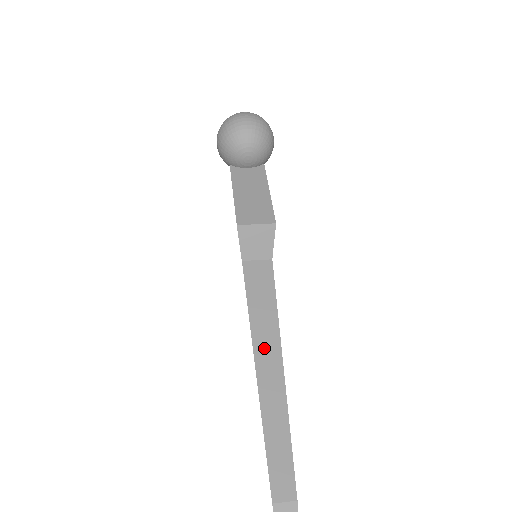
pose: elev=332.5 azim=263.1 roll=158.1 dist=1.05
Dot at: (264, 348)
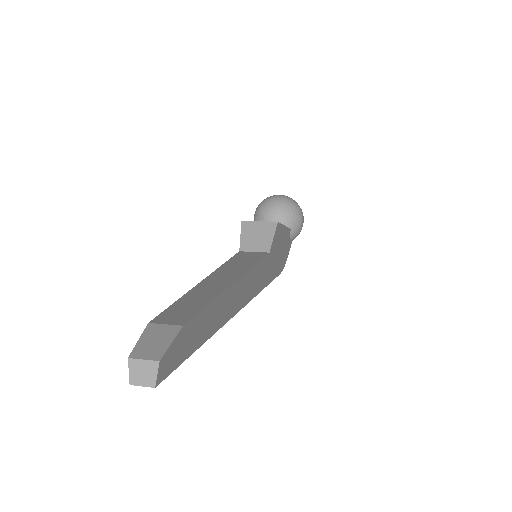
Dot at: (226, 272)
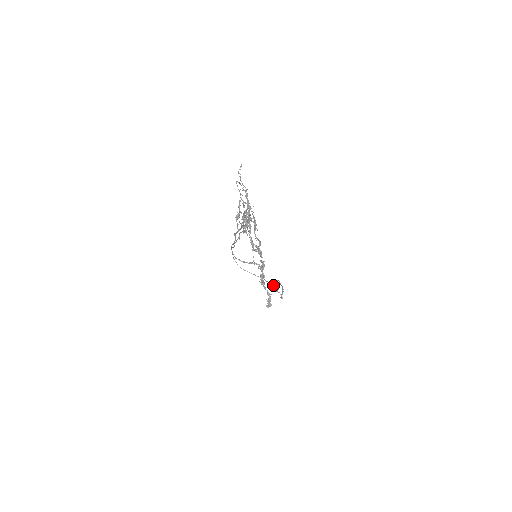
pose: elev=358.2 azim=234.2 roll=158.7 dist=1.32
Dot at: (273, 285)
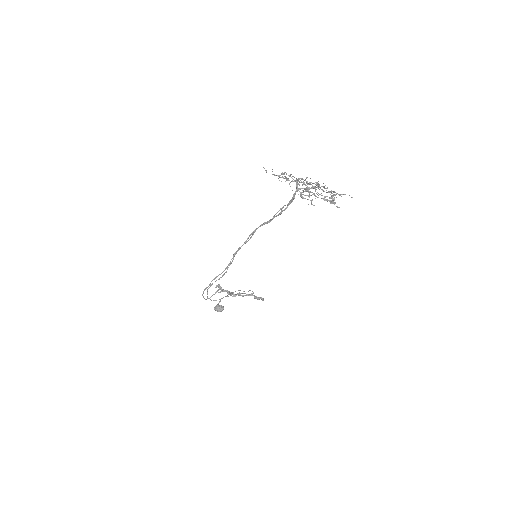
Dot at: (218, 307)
══════════════════════════════
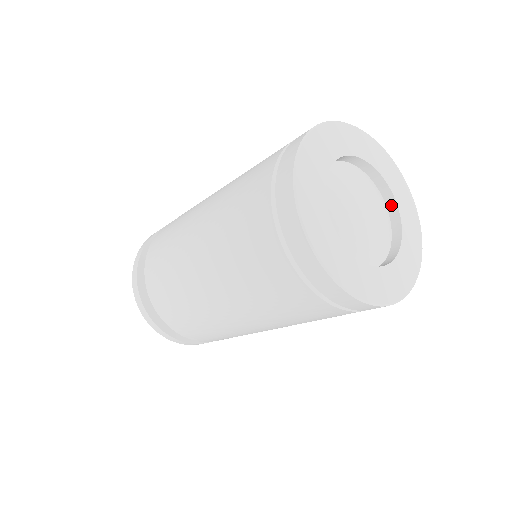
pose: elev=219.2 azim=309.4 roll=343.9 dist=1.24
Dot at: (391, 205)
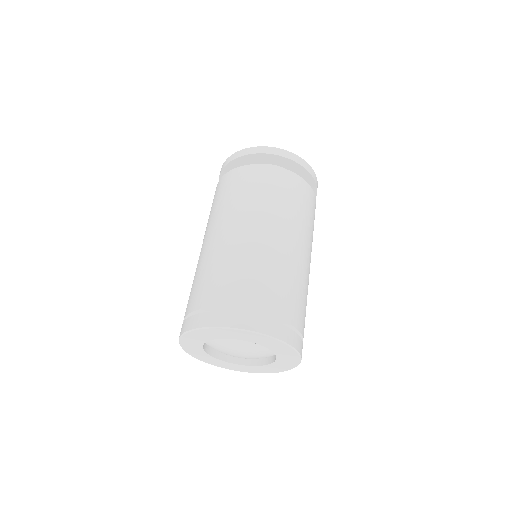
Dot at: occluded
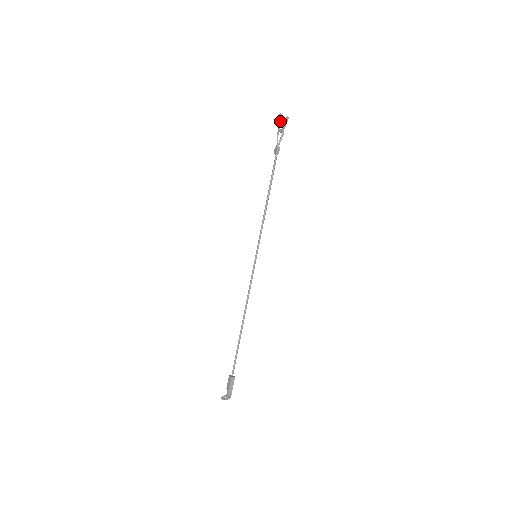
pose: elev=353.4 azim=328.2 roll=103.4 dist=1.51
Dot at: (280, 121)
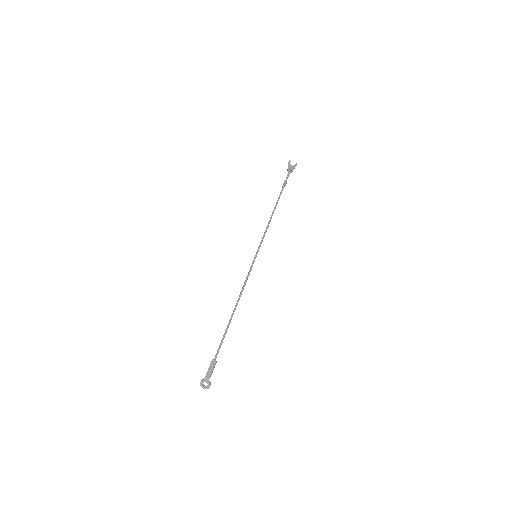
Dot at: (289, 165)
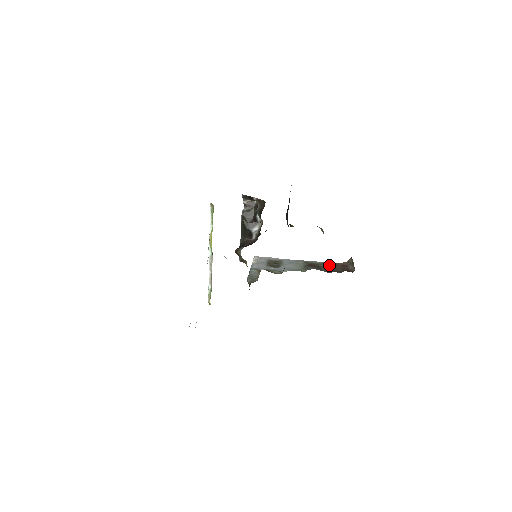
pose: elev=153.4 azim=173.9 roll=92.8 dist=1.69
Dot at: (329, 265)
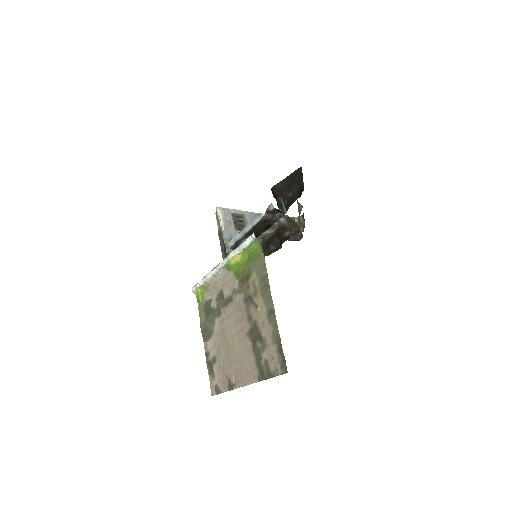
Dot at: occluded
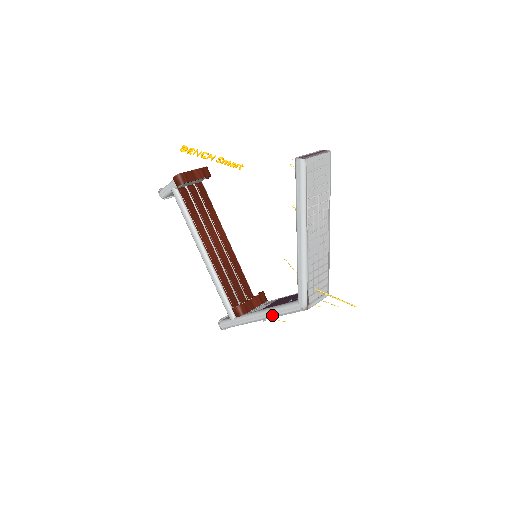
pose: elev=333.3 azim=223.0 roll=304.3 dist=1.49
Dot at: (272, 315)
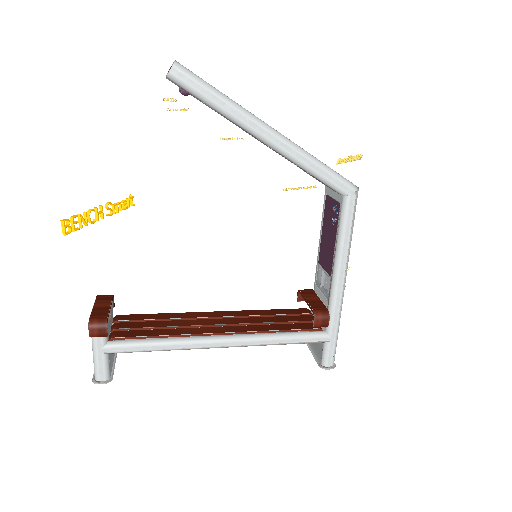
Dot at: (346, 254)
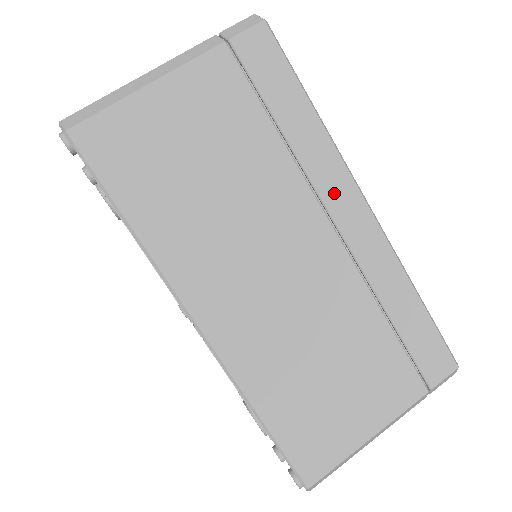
══════════════════════════════
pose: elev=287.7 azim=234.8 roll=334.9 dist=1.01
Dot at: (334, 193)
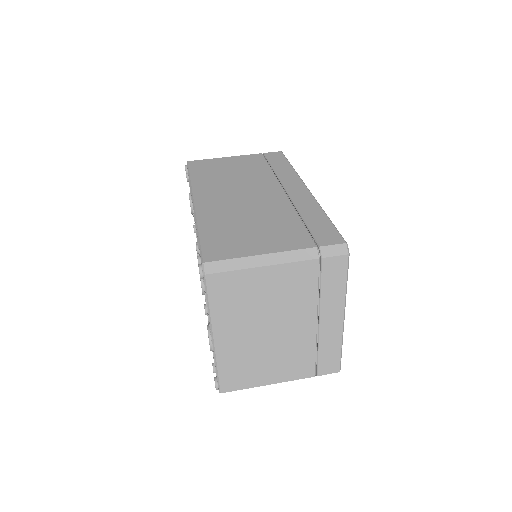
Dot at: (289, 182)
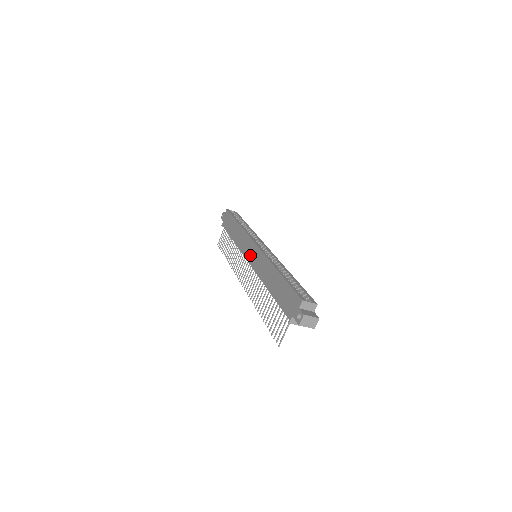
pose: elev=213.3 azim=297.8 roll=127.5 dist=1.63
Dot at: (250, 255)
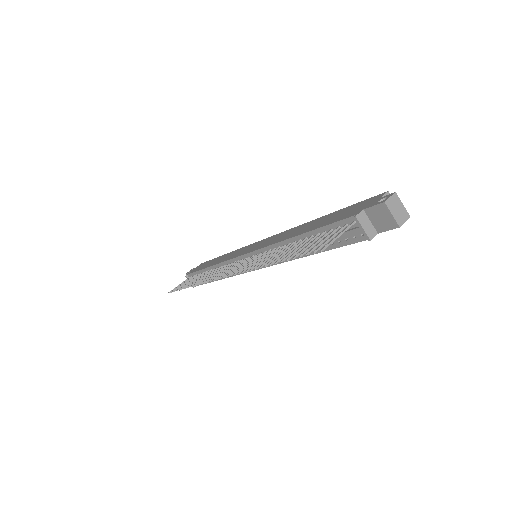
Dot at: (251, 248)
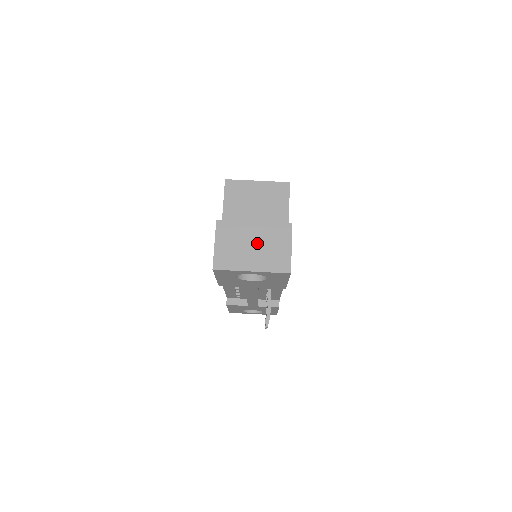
══════════════════════════════
* Work required
Copy the items from the line with "pose: elev=358.2 azim=234.2" to the line with "Dot at: (218, 307)", substituting "distance" for "dist" and keeping everything else the same. Leave the pictures out.

* Output
pose: elev=358.2 azim=234.2 roll=158.7 distance=1.32
Dot at: (273, 285)
Dot at: (218, 307)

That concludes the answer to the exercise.